CHES was established with generous financial support from Rutgers’ central administration. The University Vice President for Academic Affairs allocated to the center $750,000 of the Albert Fellows Bequest to Rutgers University on January 1, 1997. The funds were designated as a five-year challenge grant to an endowment for CHES. The University Vice President for Academic Affairs acknowledged in a letter dated May 2, 2001, that CHES had met this first challenge on the merits of private donations from a number of individuals, particularly a bequest of $750,000 from Mr. Nicholas G. Rutgers, III, in October, 2000. In the same letter, the Vice President allocated to CHES an additional $250,000 from the Fellows Bequest as a three-year challenge, all but $6,000 of which was met by the time of the writing of the center’s June 2003 report.

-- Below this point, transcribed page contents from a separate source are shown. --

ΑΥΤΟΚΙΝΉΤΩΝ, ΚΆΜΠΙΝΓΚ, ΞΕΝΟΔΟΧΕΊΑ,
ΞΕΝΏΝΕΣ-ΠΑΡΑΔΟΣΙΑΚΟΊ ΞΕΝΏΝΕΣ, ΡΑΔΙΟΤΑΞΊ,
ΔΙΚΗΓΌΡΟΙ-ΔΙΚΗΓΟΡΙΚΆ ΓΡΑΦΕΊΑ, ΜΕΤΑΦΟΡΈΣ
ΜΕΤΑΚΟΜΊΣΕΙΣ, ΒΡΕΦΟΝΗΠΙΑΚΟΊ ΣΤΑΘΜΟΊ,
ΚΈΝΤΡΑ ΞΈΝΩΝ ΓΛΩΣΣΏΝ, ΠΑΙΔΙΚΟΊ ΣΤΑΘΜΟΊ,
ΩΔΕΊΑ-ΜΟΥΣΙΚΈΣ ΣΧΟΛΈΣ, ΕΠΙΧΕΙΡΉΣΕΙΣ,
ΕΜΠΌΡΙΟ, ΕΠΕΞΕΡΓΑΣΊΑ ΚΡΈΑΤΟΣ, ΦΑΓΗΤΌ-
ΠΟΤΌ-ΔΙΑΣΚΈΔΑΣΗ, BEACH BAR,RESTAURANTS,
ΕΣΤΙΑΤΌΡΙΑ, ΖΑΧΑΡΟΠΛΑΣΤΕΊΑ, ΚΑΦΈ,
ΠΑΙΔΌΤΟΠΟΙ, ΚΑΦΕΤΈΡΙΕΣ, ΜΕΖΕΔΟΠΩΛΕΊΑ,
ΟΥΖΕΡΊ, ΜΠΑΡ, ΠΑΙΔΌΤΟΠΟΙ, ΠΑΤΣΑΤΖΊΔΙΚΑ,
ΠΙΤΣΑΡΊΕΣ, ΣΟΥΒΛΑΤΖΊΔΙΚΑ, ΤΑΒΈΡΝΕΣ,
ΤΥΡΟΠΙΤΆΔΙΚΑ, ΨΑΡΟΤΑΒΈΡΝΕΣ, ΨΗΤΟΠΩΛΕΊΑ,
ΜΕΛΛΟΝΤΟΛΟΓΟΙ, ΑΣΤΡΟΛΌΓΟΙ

That shortfall had been erased within the three-year deadline, and by the writing of this report has been exceeded by over $200,000.

Over the years, CHES has grown to be recognized internationally for the outstanding research which has been produced in its name. Below is a timeline of significant published research and important milestones in which department faculty and students were involved.


CHES Timeline

2013

  • Robert Blumenschine and Jack Harris retire from Rutgers, but remain Associate Members of CHES.
  • Robin Fox (CHES Associate) is elected to the National Academy of Sciences.

 

2012

  • Ryne Palombit is elected Director of CHES.
  • Susan Cachel, Rob Scott, and Erin Vogel are elected to the CHES Executive Board.
  • Robert Blumenschine (CHES Faculty) and team members working on the long-running Olduvai Landscape Paleoanthropology Project (OLAAP) publish their results in a dedicated issue of the Journal of Human Evolution (Vol. 63, Issue 2, August 2012) in honor of the 50th Anniversary of the "Zinjanthropus" site at Olduvai Gorge.
  • Robert Scott and Erin Vogel (both CHES Faculty) are awarded a grant from USAID to develop an international project between Prof. Vogel's site in Indonesia and the New Brunswick campus.

 

2011

  • Ryne Palombit is elected Acting Director of CHES.
  • Erin Vogel is elected to the CHES Executive Board.
  • Robert Trivers (CHES Faculty) publishes his book, The Folly of Fools: the Logic of Deceit and Self-deception in Human Life (NYC, Basic).

 

2010

  • Lee Cronk is appointed Acting Director of CHES.
  • Susan Cachel, Ryne Palombit, and Rob Scott are appointed to the CHES Executive Board.

 

2009

  • Susan Cachel (CHES Faculty) is elected as a fellow of the American Association for the Advancement of Science (AAAS).
  • Jack Harris (CHES Faculty), David Braun, and Purity Kiura (both CHES Alumni) are co-authors with colleagues from the Koobi Fora Field School on a paper about hominin footprints found during several consecutive seasons of the Koobi Fora Field School: "Early hominin foot morphology based on 1.5-million-year-old footprints from Ileret, Kenya" published in Science (Vol. 323, Issue 5918, Pp. 1197-1201, February 2009).

 

2007

  • Ryne Palombit (CHES Faculty) assumes directorship of the Primatology, Wildlife Ecology, and Conservation Field School, in association with the Museums of Kenya and Kenya Wildlife Service
  • Jack Harris (CHES Faculty) establishes the Primatology, Wildlife Ecology and Conservation Field School in association with the National Museums of Kenya.
  • Robert Trivers (CHES Faculty) is awarded the 25th Annual Crafoord Prize by the Royal Swedish Academy of Sciences.

 

2006

  • Horst Dieter Steklis retires from the Rutgers, but remains an Emeritus Faculty member and a CHES Associate.

 

2001

  • Ryne Palombit (CHES Faculty) is awarded a grant from from the National Science Foundation to support his comparative study of male-female relationships and infanticide in olive baboons of Kenya and chacma baboons of Botswana.

 

2000

  • Ryne Palombit (CHES Faculty) is awarded grants from the L.S.B. Leakey Foundation and the Wenner-Gren Foundation to support his comparative study of male-female relationships and infanticide in olive baboons of Kenya and chacma baboons of Botswana.

 

1997

  • Rutgers assumes co-directorship of the prestigious Koobi Fora Field School with the National Museums of Kenya. The field school offers undergraduate and graduate students opportunities to receive training in prehistoric archaeology, vertebrate and hominin paleontology, geology, and wildlife ecology at one of the world’s most famous fossil hominin localities.

1996

  • CHES is established with Robert Blumenschine as its first Director.